About this task: When you reach the line containing "Simply pull the" in the data below, begin returning lines exactly as written, and stop once the line containing "protection." has been returned.

Records to process:
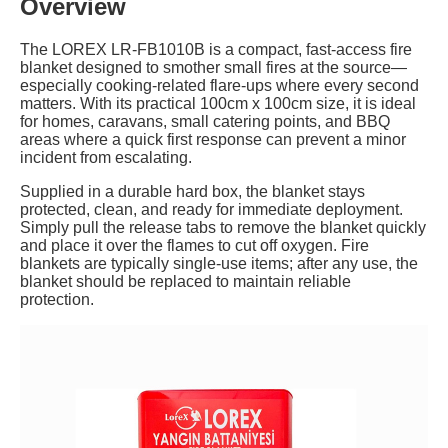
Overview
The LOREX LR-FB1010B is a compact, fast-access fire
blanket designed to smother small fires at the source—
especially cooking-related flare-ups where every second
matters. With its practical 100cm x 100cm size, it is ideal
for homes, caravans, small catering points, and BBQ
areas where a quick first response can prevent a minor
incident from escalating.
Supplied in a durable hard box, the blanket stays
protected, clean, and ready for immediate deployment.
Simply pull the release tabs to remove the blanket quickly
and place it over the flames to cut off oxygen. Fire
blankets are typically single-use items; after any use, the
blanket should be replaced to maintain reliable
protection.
---
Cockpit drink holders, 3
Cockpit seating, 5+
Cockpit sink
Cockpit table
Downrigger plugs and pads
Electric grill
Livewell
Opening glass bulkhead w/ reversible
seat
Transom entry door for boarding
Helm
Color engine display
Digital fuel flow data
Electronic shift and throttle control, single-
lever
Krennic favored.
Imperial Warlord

Task output:
Simply pull the release tabs to remove the blanket quickly
and place it over the flames to cut off oxygen. Fire
blankets are typically single-use items; after any use, the
blanket should be replaced to maintain reliable
protection.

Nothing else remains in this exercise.